====== BRANO DELL'ESERCIZIO

Tuttavia, anche tutti gli altri indici delle principali borse mondiali hanno ripreso, e in alcuni casi superato, i livelli pre-Covid. A partire dagli USA dove lo S&P ha superato il massimo di inizio 2020 e adesso sta superando la soglia dei 3.500 punti. Anche il Dow Jones ha superato i 30 mila punti, livello storico. In Europa lo stesso vale per Francoforte, seguita in misura minore da Milano e Parigi, mentre resta un po' indietro Londra. Dall’altra parte del mondo si vede il Nikkei svettare su punte mai toccate.
In contrapposizione a questa pazza corsa al rialzo dei mercati ci sono i dati macroeconomici. Questi, per l’anno 2020, sono abbondantemente negativi se si confrontano con quelli dell’anno precedente. Un dato su tutti, che può essere il più rappresentativo e sicuramente è il più importante: il PIL. La previsione, secondo il FMI, è quella di una contrazione di circa il 4,5% a livello mondiale. Scendendo a livello più locale viene stimato un calo del 7% circa per UE e del 9% per l’Italia. Gli altri dati non sono di certo confortevoli. Infatti l’ISTAT stima un rialzo della disoccupazione su base annua fino a rasentare il 10% (in questa variabile da tener ben presente anche il blocco dei licenziamenti nel nostro Paese).

============
====== DATI ESTRATTI

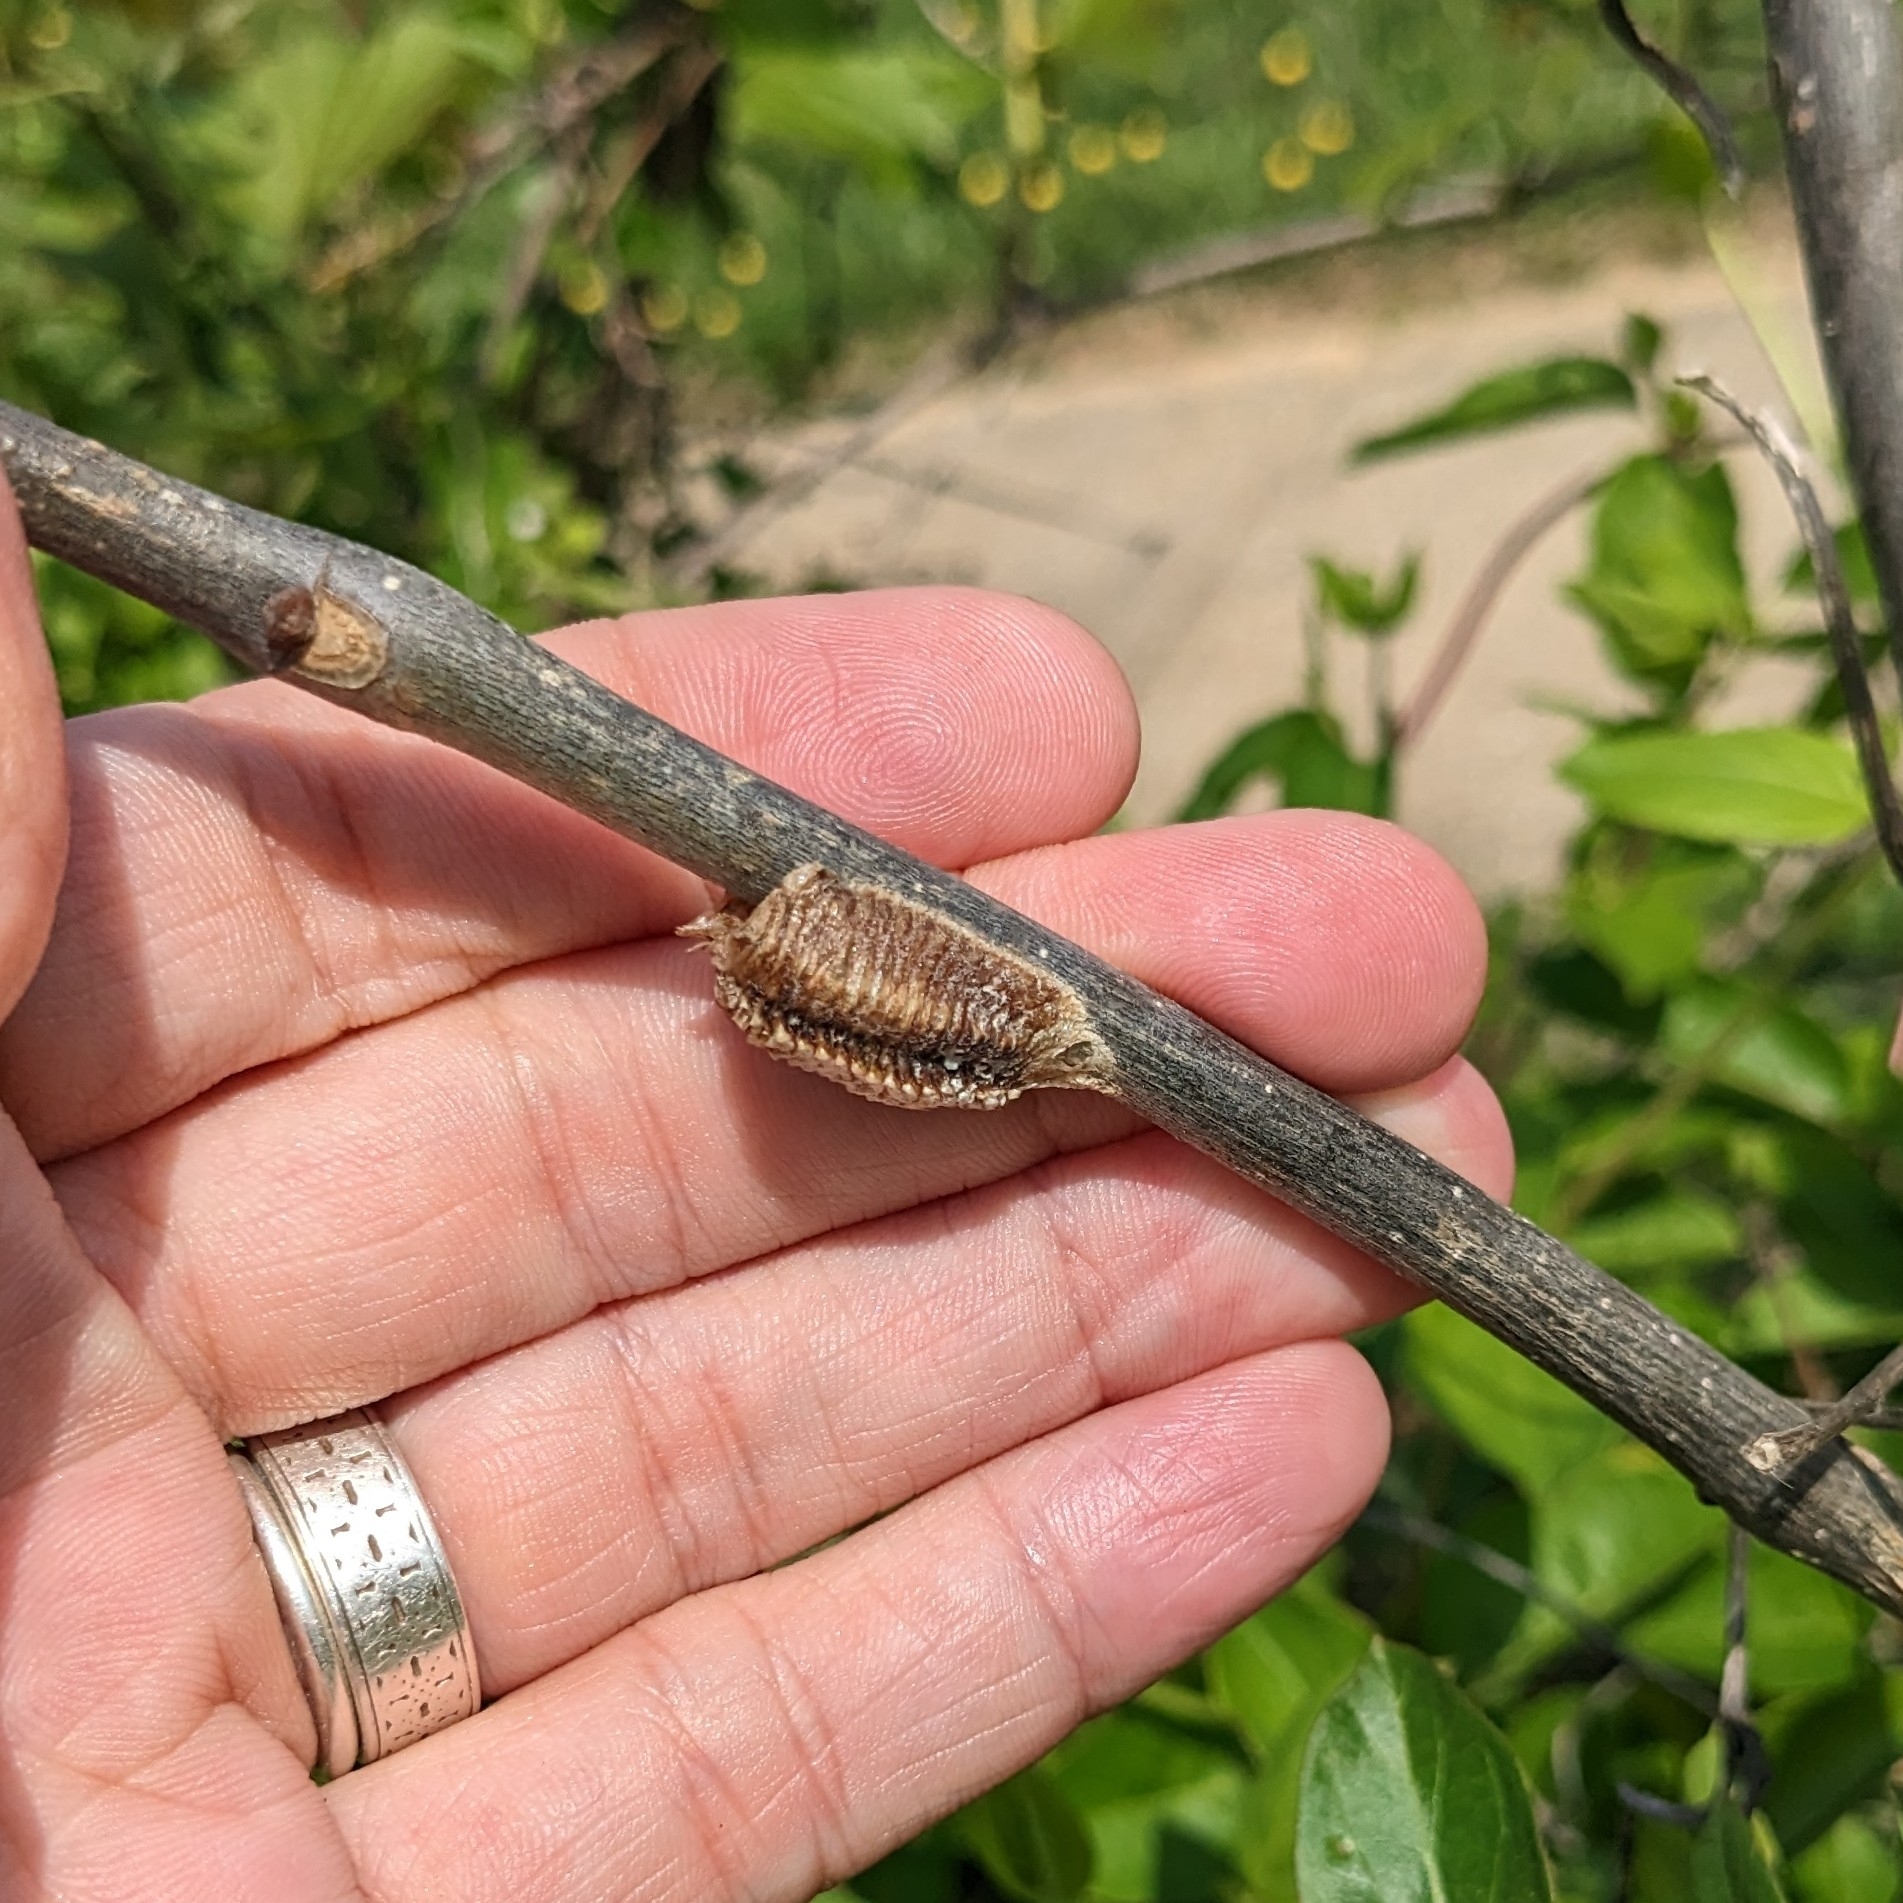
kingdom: Animalia
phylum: Arthropoda
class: Insecta
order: Mantodea
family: Mantidae
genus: Stagmomantis
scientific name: Stagmomantis carolina
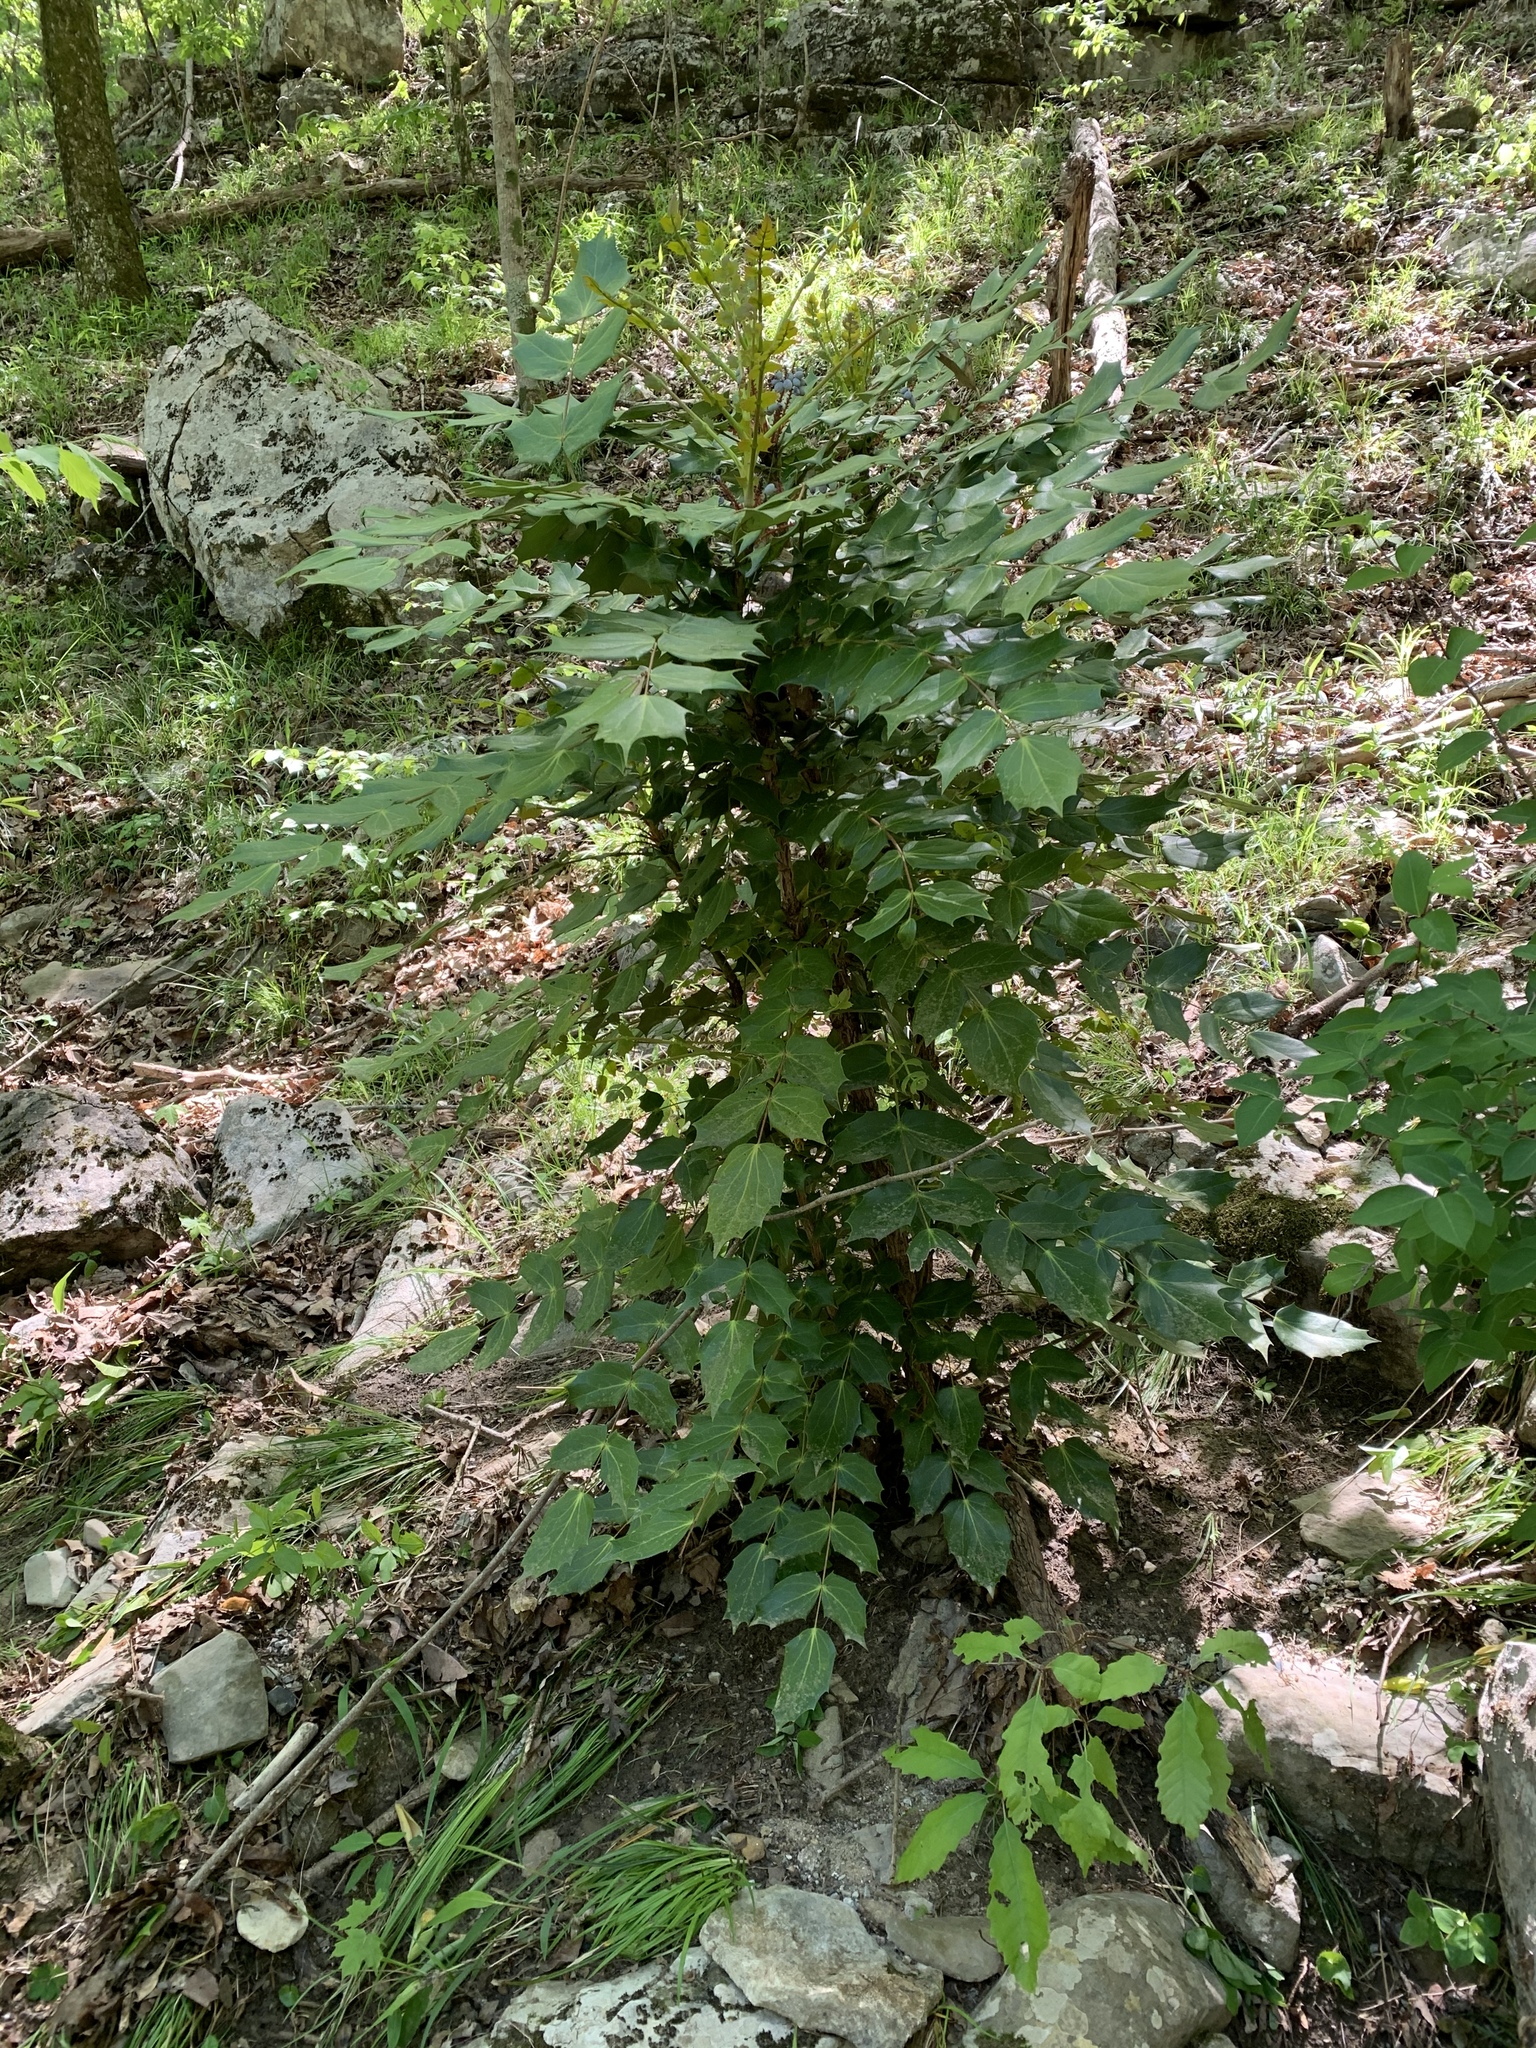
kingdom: Plantae
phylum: Tracheophyta
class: Magnoliopsida
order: Ranunculales
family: Berberidaceae
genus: Mahonia
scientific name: Mahonia bealei
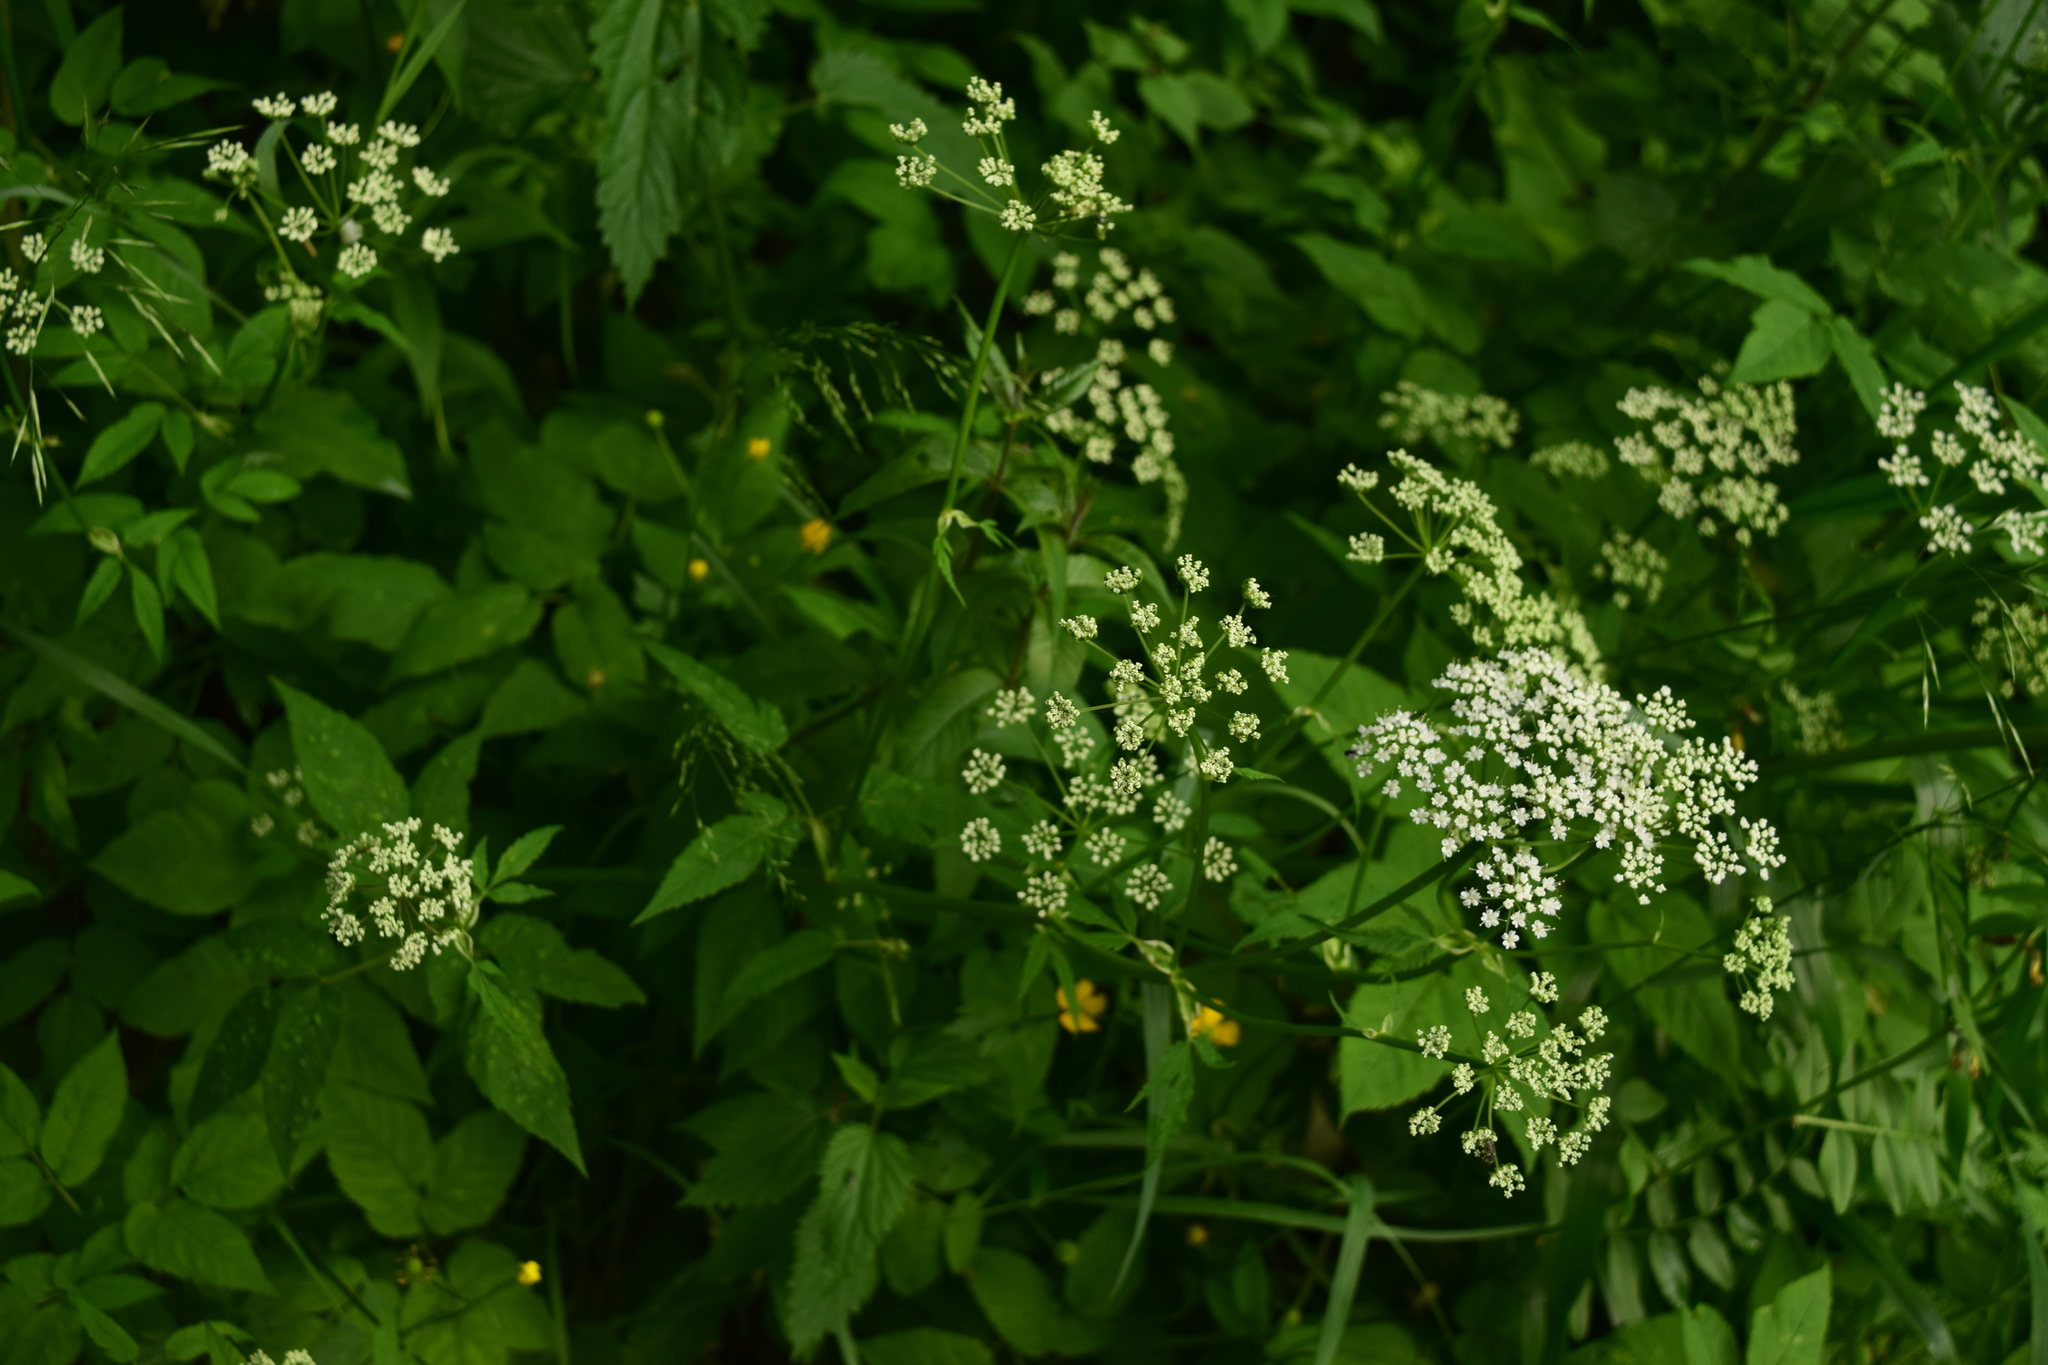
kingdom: Plantae
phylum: Tracheophyta
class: Magnoliopsida
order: Apiales
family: Apiaceae
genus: Aegopodium
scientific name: Aegopodium podagraria
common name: Ground-elder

============

■ DA FARE
In base al brano su borse e PIL:
(a) Quale soglia sta superando adesso lo S&P?
(b) Di quanto si contrarrà il PIL mondiale secondo la previsione del FMI?
(c) Fino a quale livello l'ISTAT stima il rialzo della disoccupazione su base annua?

■ RISULTATO
(a) La soglia dei 3.500 punti.
(b) Di circa il 4,5%.
(c) Fino a rasentare il 10%.